THE INPUT

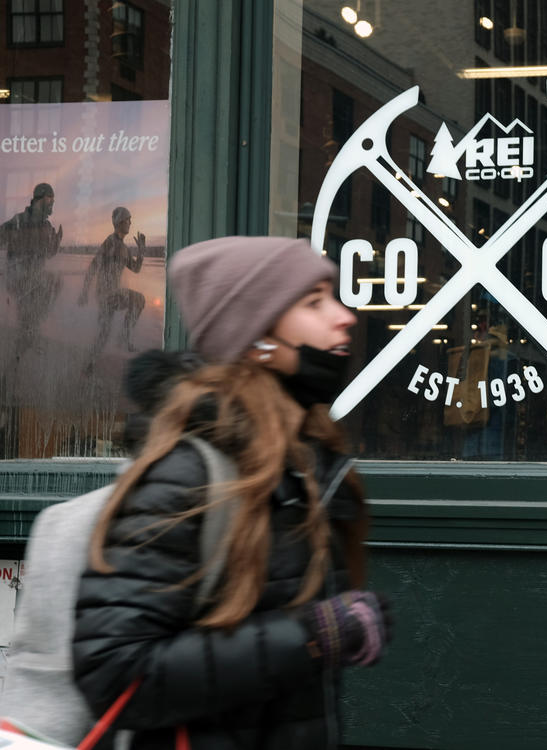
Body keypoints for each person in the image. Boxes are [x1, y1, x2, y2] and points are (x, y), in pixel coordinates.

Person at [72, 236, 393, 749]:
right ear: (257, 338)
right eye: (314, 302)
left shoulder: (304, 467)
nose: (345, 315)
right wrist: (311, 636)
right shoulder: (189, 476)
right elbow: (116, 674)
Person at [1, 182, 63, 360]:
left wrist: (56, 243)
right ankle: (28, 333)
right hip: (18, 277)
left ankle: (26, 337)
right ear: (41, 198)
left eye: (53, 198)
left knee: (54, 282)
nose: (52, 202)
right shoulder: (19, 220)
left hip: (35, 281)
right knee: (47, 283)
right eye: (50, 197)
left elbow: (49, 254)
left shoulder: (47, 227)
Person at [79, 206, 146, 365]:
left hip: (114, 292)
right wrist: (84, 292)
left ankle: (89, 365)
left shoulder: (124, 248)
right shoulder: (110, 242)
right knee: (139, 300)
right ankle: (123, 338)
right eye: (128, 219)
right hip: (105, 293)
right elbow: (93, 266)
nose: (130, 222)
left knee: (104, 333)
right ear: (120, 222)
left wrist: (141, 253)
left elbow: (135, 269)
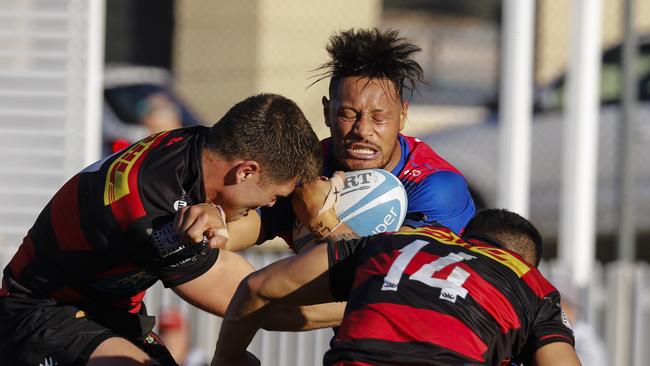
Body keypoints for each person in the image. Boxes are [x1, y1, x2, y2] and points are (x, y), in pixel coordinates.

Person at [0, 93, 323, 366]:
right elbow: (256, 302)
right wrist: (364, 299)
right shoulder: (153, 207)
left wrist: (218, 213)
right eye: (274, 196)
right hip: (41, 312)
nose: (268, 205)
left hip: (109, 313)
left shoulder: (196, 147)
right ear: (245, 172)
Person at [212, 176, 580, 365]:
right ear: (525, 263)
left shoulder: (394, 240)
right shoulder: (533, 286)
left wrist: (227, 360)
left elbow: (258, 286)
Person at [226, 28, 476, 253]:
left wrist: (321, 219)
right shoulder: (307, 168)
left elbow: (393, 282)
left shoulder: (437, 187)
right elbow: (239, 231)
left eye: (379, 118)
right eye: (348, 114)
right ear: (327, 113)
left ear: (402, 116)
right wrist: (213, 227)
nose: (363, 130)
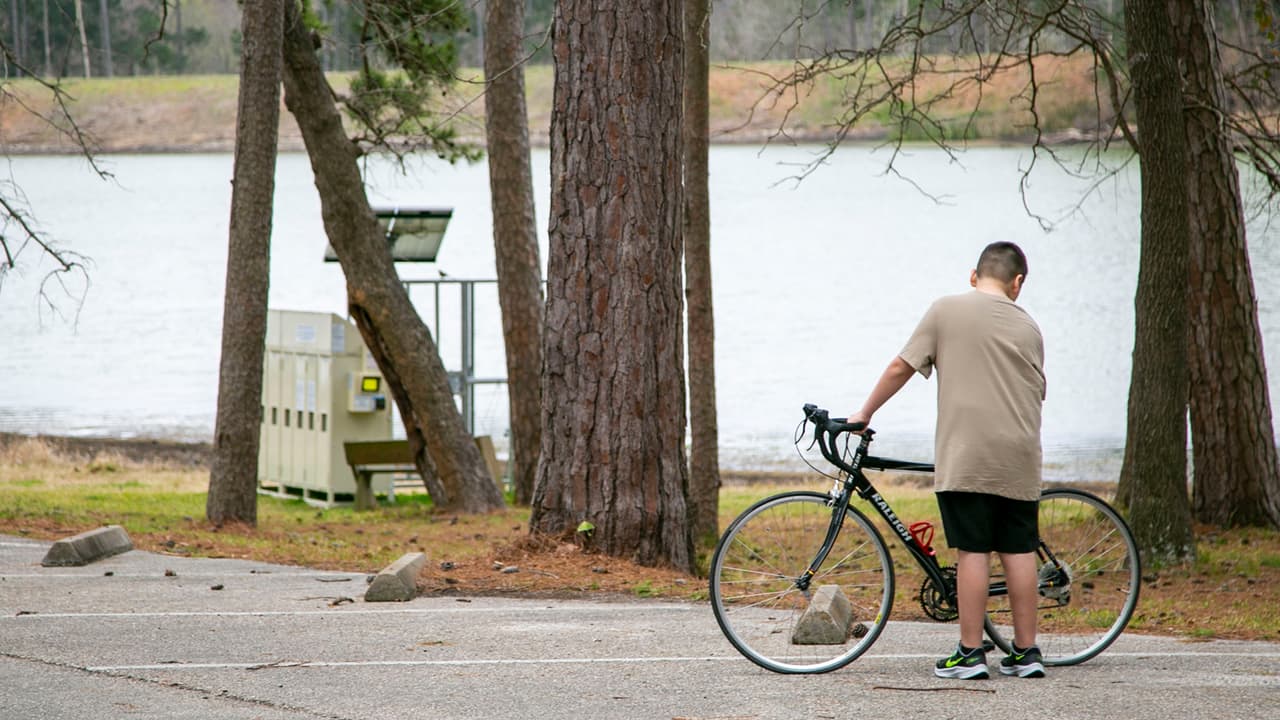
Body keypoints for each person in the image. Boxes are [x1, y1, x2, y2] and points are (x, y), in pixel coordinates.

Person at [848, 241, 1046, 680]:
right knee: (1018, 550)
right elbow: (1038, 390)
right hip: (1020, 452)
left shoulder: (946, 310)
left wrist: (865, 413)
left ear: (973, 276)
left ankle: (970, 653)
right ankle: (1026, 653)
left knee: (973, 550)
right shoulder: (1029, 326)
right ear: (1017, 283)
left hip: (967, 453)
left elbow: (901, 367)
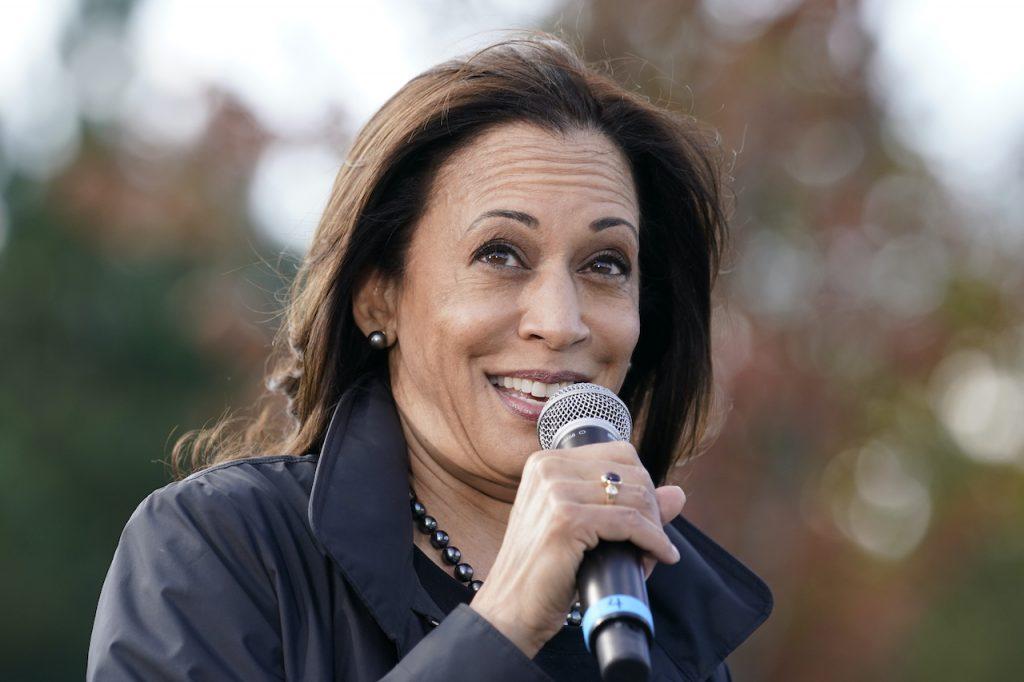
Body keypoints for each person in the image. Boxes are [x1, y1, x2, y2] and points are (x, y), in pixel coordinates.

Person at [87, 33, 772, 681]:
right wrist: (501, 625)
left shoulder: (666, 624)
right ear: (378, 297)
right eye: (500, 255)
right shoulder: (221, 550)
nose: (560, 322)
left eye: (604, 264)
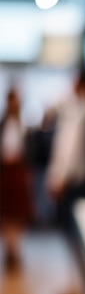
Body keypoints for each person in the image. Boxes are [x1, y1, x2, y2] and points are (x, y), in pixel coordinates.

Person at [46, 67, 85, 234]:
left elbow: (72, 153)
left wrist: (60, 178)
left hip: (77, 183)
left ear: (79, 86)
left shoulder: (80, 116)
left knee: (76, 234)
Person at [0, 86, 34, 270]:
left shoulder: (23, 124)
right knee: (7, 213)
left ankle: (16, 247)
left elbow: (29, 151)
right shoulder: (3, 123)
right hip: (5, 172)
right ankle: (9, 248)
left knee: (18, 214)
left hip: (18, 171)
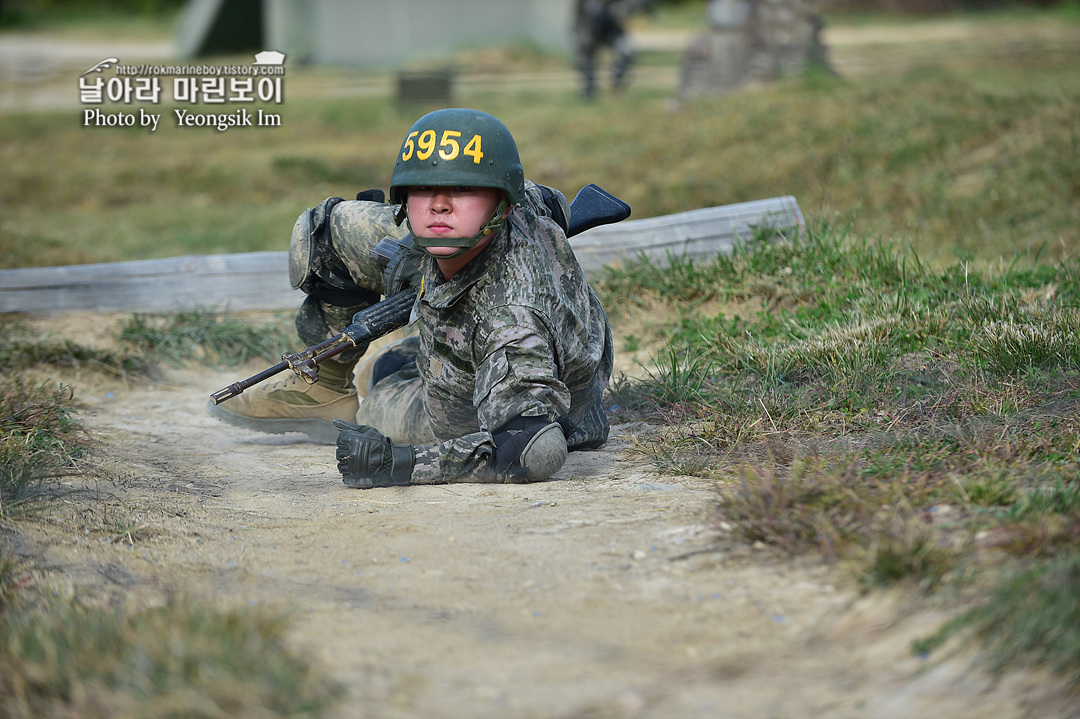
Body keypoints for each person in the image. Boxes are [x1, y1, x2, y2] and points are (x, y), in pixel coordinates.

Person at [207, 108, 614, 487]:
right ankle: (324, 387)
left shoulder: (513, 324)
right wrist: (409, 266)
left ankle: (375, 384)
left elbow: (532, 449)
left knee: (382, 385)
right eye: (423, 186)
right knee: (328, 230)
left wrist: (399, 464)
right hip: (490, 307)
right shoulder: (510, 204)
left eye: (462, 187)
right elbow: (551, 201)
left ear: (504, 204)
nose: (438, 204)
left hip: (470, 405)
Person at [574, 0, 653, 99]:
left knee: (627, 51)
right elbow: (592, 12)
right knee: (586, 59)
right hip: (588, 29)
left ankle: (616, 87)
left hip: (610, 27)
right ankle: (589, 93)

YOUR OBJECTIVE
For this exercise, reproduce exactly the lines of the records above from the one with "right elbow: (256, 302)" up to and including the one with "right eye: (500, 255)", without pictures.

FINAL ANSWER
right elbow: (256, 302)
right wrist: (364, 299)
right shoulder: (153, 207)
left wrist: (218, 213)
right eye: (274, 196)
right hip: (41, 312)
nose: (268, 205)
left hip: (109, 313)
left shoulder: (196, 147)
right ear: (245, 172)
Person at [212, 176, 580, 365]:
right ear: (525, 263)
left shoulder: (394, 240)
right shoulder: (533, 286)
left wrist: (227, 360)
left elbow: (258, 286)
Person at [226, 28, 476, 253]:
left wrist: (321, 219)
right shoulder: (307, 168)
left elbow: (393, 282)
left shoulder: (437, 187)
right elbow: (239, 231)
left eye: (379, 118)
right eye: (348, 114)
right ear: (327, 113)
left ear: (402, 116)
right wrist: (213, 227)
nose: (363, 130)
Body keypoints for each person in the image. Boxes are [x1, y1, x2, y2] and points are (x, y), in pixel coordinates.

Person at [848, 241, 1046, 680]:
right knee: (1018, 550)
right elbow: (1038, 390)
right hip: (1020, 452)
left shoulder: (946, 310)
left wrist: (865, 413)
left ear: (973, 276)
left ankle: (970, 653)
right ankle: (1026, 653)
left knee: (973, 550)
right shoulder: (1029, 326)
right ear: (1017, 283)
left hip: (967, 453)
left elbow: (901, 367)
Body keypoints for each person in the image. Boxes are [x1, y1, x2, y2] and points are (x, y), in pixel coordinates.

Person at [87, 33, 772, 681]:
right wrist: (501, 625)
left shoulder: (666, 624)
right ear: (378, 297)
right eye: (500, 255)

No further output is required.